Рейхов сын | страница 55
— Курт, что ты тут делаешь? — вопросил майор Шранк, входя в палату. — Тебя там медсестричка обыскалась уже. Виорика Стан, кажется.
Командир роты подмигнул Бюнделю:
— Давай, поспешай, а то, я видел, там Северин ошивался.
— Придушу гада, — пробормотал оберягер и выкатился на своем кресле-каталке из палаты.
— Хорошо, что он только ноги сломал, герр майор, — расхохотался с соседней с Генкиной койки штабсгефайтер Зонг.
— Да, ноги в этом деле не главное… — задумчиво ответил Макс-Гюнтер и, повернувшись к Кудрину, добавил: — Ага, смотрю, ты уже прочитал про свои подвиги.
— Это не мои! — возмутился Генка. — Я ж не немец!
— Уже немец, — спокойно ответил Шранк. — В высших кругах решили, что ты теперь фольксдойче, причем чистокровный, со всеми вытекающими последствиями.
— А… — мальчик в задумчивости почесал ежик черных волос, отросших со времен спасения с «Черноморца». — А какие последствия вытекают, герр майор?
— Ну, во-первых, гражданство Рейха, — загнул тот один палец.
— Я же гражданин СССР, — изумился Генка.
— И документ об этом у тебя есть? — приподнял бровь Шранк. — Нет? А у меня вот, представь, на тебя есть. Сегодня прислали. И по нему ты не Gennadiy Kudrin, а Гейнц Гудериан, двадцать восьмого ноября одна тысяча девятьсот двадцать третьего года рождения.
— Врут ваши документы, с двадцать четвертого я.
— Человек врать может, официальная бумага — нет, — усмехнулся майор. — Пришлось приписать тебе год, чтобы ты смог быть подвергнуть эмансипации. Это во-вторых, — он загнул еще один палец. — Знаешь, что такое эмансипация?

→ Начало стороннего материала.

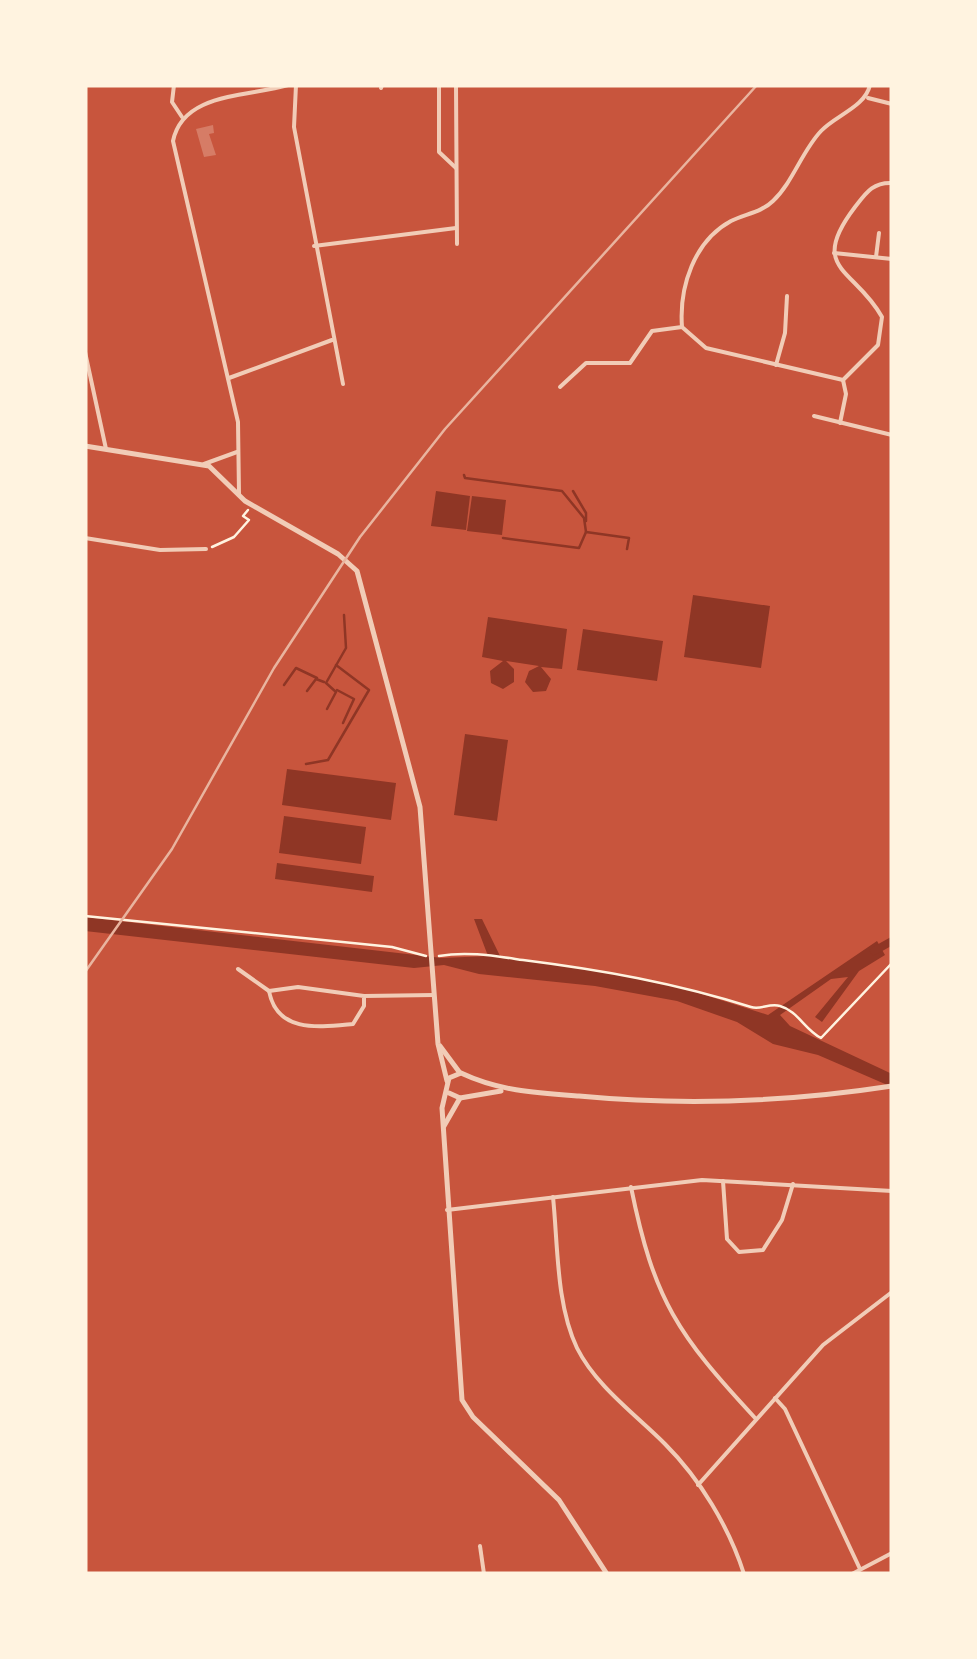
<svg xmlns="http://www.w3.org/2000/svg" width="977" height="1659" viewBox="0 0 977 1659" font-family="Bitter,serif">
<style>
.water{fill:#8f3625}
.lines{fill:none;stroke-linecap:round;stroke-linejoin:round}
.stream{stroke:#8f3625;stroke-width:2.5}
.canal{stroke:#8f3625;stroke-width:8}
.building{fill:#d67c66}
.path{stroke:#fff3e0;stroke-width:2.5}
.minor{stroke:#f1ccb7;stroke-width:4}
.tertiary{stroke:#f1ccb7;stroke-width:5}
.rail{stroke:#e9b49f;stroke-width:2.5}
</style>
<rect width="100%" height="100%" fill="#c8553d"/>
<g class="water">
<polygon points="436,491 470,496 466,530 431,526"/>
<polygon points="472,496 506,500 502,535 467,531"/>
<polygon points="693,595 770,606 761,668 684,657"/>
<polygon points="488,617 567,629 562,669 541,667 551,679 546,691 533,692 525,682 529,671 539,666 506,661 514,669 514,682 503,689 491,683 490,671 503,661 482,657"/>
<polygon points="583,629 663,641 657,681 577,670"/>
<polygon points="465,734 508,740 497,821 454,815"/>
<polygon points="287,769 396,783 391,820 282,805"/>
<polygon points="284,816 366,827 361,864 279,853"/>
<polygon points="277,863 374,876 372,892 275,879"/>
<polygon points="85,917 442,958 488,956 474,919 482,919 501,958 578,967 683,988 768,1015 877,941 885,955 859,971 822,1022 815,1017 848,977 831,979 780,1015 790,1026 890,1073 892,1087 818,1055 773,1044 737,1022 677,1001 595,986 479,974 444,965 414,968 85,931"/>
</g>
<g class="lines">
<g class="stream">
<polyline points="464,475 465,478 562,491 584,518 586,532"/>
<polyline points="573,491 586,513 586,521"/>
<polyline points="503,538 579,548 586,532 629,538 627,549"/>
<polyline points="284,685 296,668 317,678"/>
<polyline points="337,690 354,699 343,723"/>
<polyline points="307,691 316,679 324,682"/>
<polyline points="327,709 336,692 326,683 346,648 344,615"/>
<polyline points="306,764 328,760 369,690 336,665"/>
</g>
<polyline class="canal" points="874,951 892,941"/>
</g>
<polygon class="building" points="213,125 214,133 209,134 216,155 204,157 196,129"/>
<g class="lines">
<g class="path">
<polyline points="212,547 234,537 249,520 243,516 248,510"/>
<polyline points="85,916 392,947 426,956"/>
<path d="M439,956C467,951 495,956 523,960C602,970 675,983 751,1007C761,1010 769,1003 780,1006C798,1011 804,1029 821,1038L892,963"/>
</g>
<g class="minor">
<polyline points="174,85 172,102 182,117"/>
<polyline points="296,85 294,127 343,384"/>
<polyline points="439,85 439,152 456,168"/>
<polyline points="456,85 457,244"/>
<path d="M870,85C865,107 836,115 821,131C802,151 793,182 773,201C762,212 745,214 731,221C694,241 679,287 682,327L706,348L843,380L878,345L882,317C855,268 807,270 855,207C866,193 873,182 892,183"/>
<polyline points="381,88 382,85"/>
<polyline points="868,98 892,104"/>
<polyline points="314,246 456,228"/>
<polyline points="834,253 892,259"/>
<polyline points="876,257 879,233"/>
<polyline points="85,352 106,449"/>
<polyline points="776,365 785,333 787,296"/>
<polyline points="229,378 332,340"/>
<polyline points="560,387 586,363 630,363 652,331 682,327"/>
<polyline points="814,416 892,435"/>
<polyline points="840,423 846,394 843,380"/>
<polyline points="204,464 237,452"/>
<path d="M239,494L238,422L173,141C183,92 248,97 288,85"/>
<polyline points="85,538 160,550 206,549"/>
<polyline points="238,969 269,991"/>
<path d="M364,996V1006L353,1024C321,1027 277,1034 269,991L298,987L364,996L434,995"/>
<polyline points="723,1181 727,1239 739,1252 763,1250 782,1220 793,1184"/>
<path d="M631,1187C654,1301 678,1335 756,1419"/>
<path d="M553,1197C558,1245 556,1304 577,1348C596,1386 635,1414 665,1444C700,1479 729,1527 744,1574"/>
<polyline points="447,1210 702,1180 892,1191"/>
<polyline points="775,1398 785,1409 860,1569"/>
<polyline points="698,1485 823,1345 892,1292"/>
<polyline points="480,1546 484,1574"/>
<polyline points="852,1574 892,1553"/>
</g>
<g class="tertiary">
<polyline points="85,446 209,466 245,501 338,554 357,571 420,807 438,1044 447,1081"/>
<polyline points="440,1046 460,1073"/>
<polyline points="449,1093 460,1098 501,1091"/>
<polyline points="444,1126 460,1098"/>
<path d="M607,1574L559,1500L473,1417L462,1400L442,1108L449,1078L461,1073C499,1091 536,1093 579,1096C684,1106 788,1102 892,1086"/>
</g>
<polyline class="rail" points="85,972 172,849 274,668 360,537 445,429 757,85"/>
</g>
<rect width="977" height="1659" fill="none" stroke="#fff3e0" stroke-width="175"/>
</svg>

Кудрин сморщил нос и задумался.
— Это, кажется, когда женщины борются за равные права с мужчинами, — ответил он, чуть помедлив.
— Эти мне эмансипэ… — негромко рассмеялся майор. — Нет, это значит, что ты признан полностью право — и дееспособным, наравне со взрослыми.
— А… зачем? — слегка ошалел Кудрин.
— Затем хотя бы, что в ближайшие дни придет приказ о награждении тебя «Железным крестом» второго класса, — ответил майор и загнул еще один палец на руке. — Это, кстати, в-третьих. Ну, и для того, чтоб я смог с чистой совестью оставить тебя на службе в нашем полку. Или у тебя иные планы?
Бранденбург-на-Хафеле, Нойштадиш Хайдштрассе.
10 апреля 1940 года, 11 часов 17 минут.
— Дитер! Дитер фон Берне! — неторопливо идущий по улице родного города, куда приехал на заслуженный отдых, оберлейтенант обернулся на голос.
— Ба, герр фон Хиппель, что вы тут делаете, друг мой? — Дитер обнялся со старым товарищем своего отца.